▶ What to produce:
Images should be omitted while the rest of the data is duplicated exactly.
___ Data extract ___
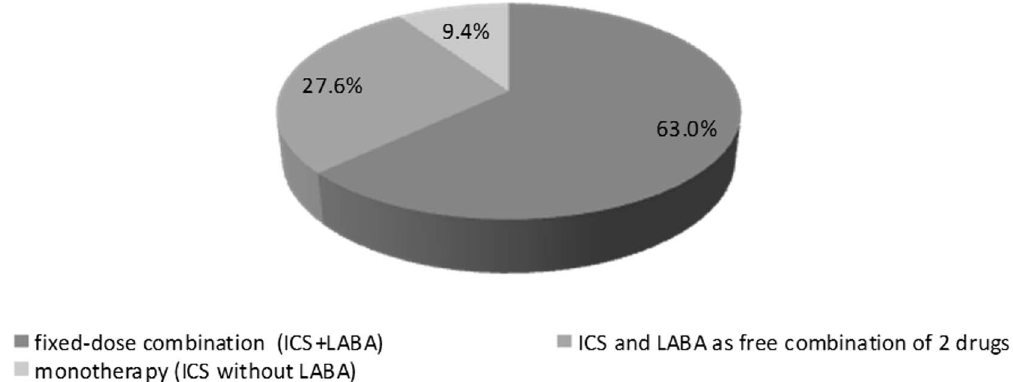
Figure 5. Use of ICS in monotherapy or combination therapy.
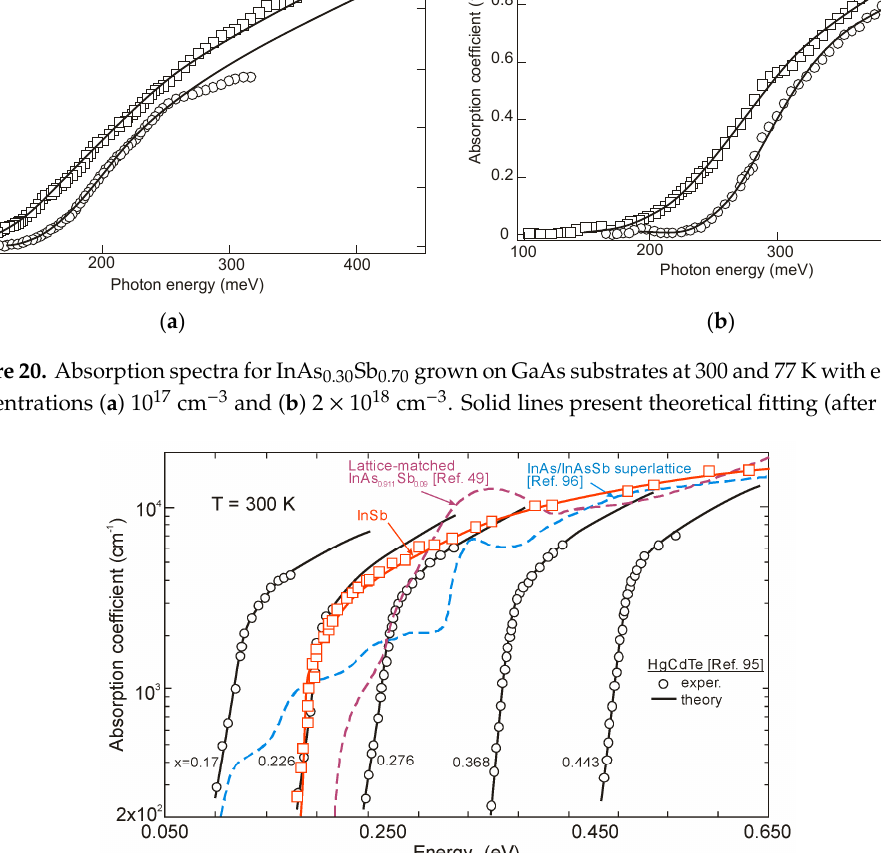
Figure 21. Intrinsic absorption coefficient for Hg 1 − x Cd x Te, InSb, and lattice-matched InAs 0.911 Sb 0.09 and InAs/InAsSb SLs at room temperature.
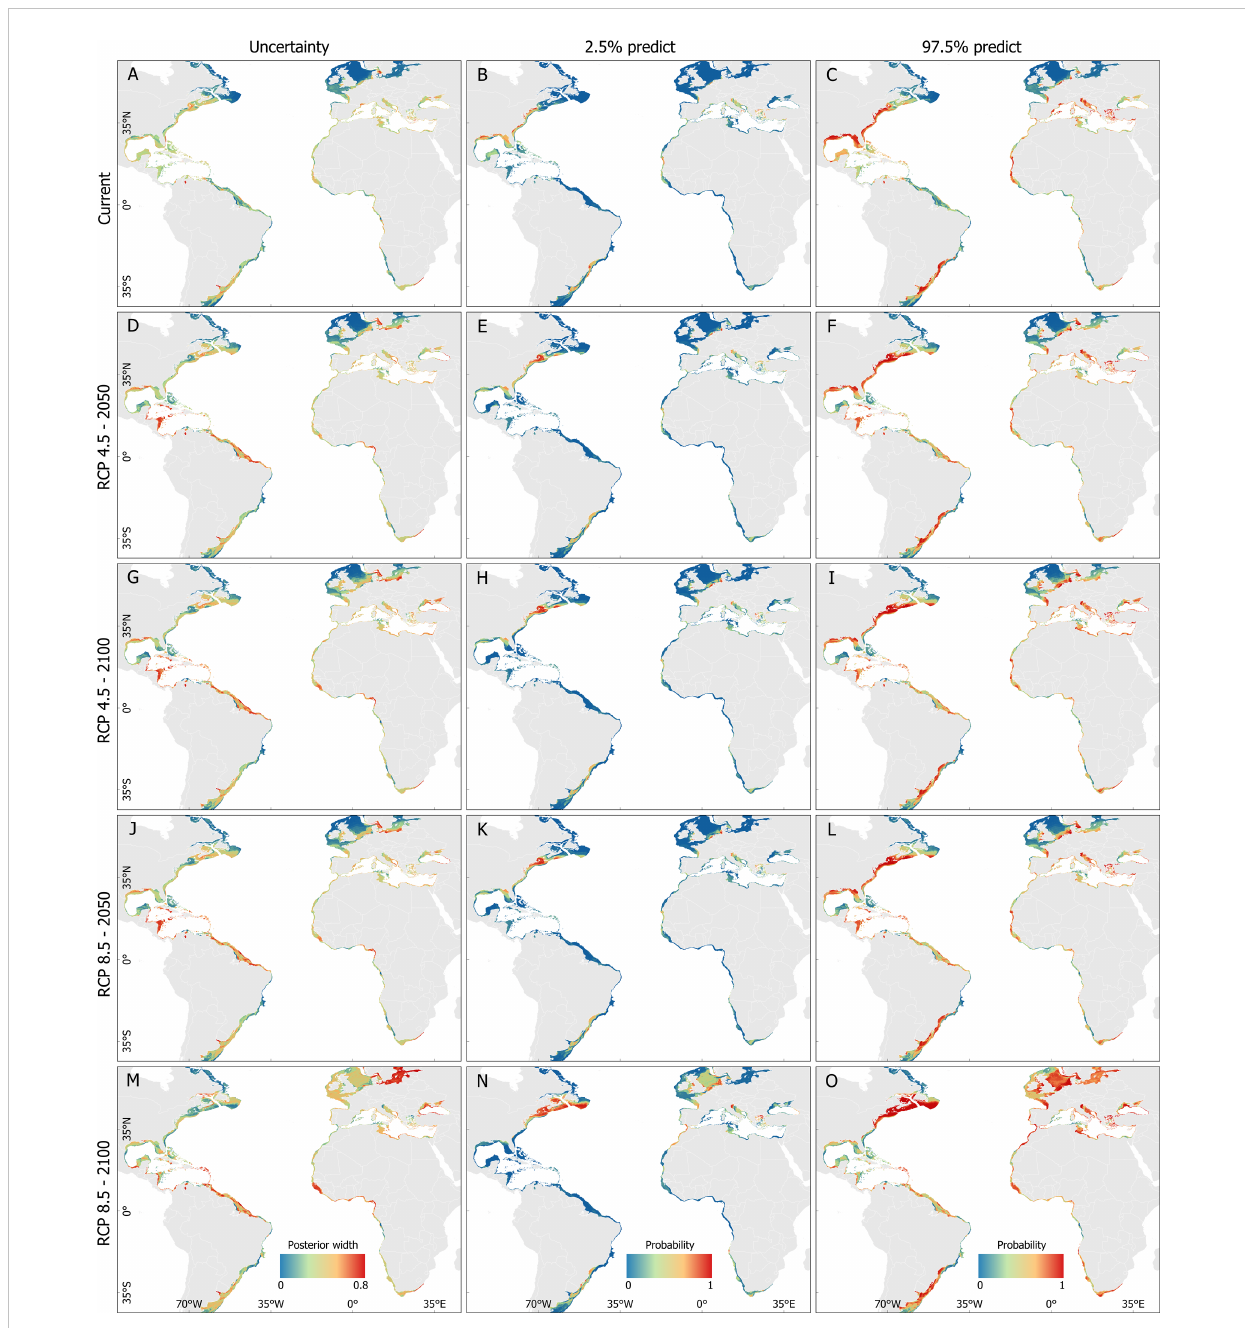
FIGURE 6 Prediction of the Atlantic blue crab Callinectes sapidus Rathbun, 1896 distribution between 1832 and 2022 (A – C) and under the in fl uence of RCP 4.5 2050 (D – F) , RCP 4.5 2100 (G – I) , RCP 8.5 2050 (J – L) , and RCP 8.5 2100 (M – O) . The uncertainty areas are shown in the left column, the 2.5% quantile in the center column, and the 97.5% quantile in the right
___
▶ Exercise answer:
Figure 5. Use of ICS in monotherapy or combination therapy.
Figure 21. Intrinsic absorption coefficient for Hg 1 − x Cd x Te, InSb, and lattice-matched InAs 0.911 Sb 0.09 and InAs/InAsSb SLs at room temperature.
FIGURE 6 Prediction of the Atlantic blue crab Callinectes sapidus Rathbun, 1896 distribution between 1832 and 2022 (A – C) and under the in fl uence of RCP 4.5 2050 (D – F) , RCP 4.5 2100 (G – I) , RCP 8.5 2050 (J – L) , and RCP 8.5 2100 (M – O) . The uncertainty areas are shown in the left column, the 2.5% quantile in the center column, and the 97.5% quantile in the right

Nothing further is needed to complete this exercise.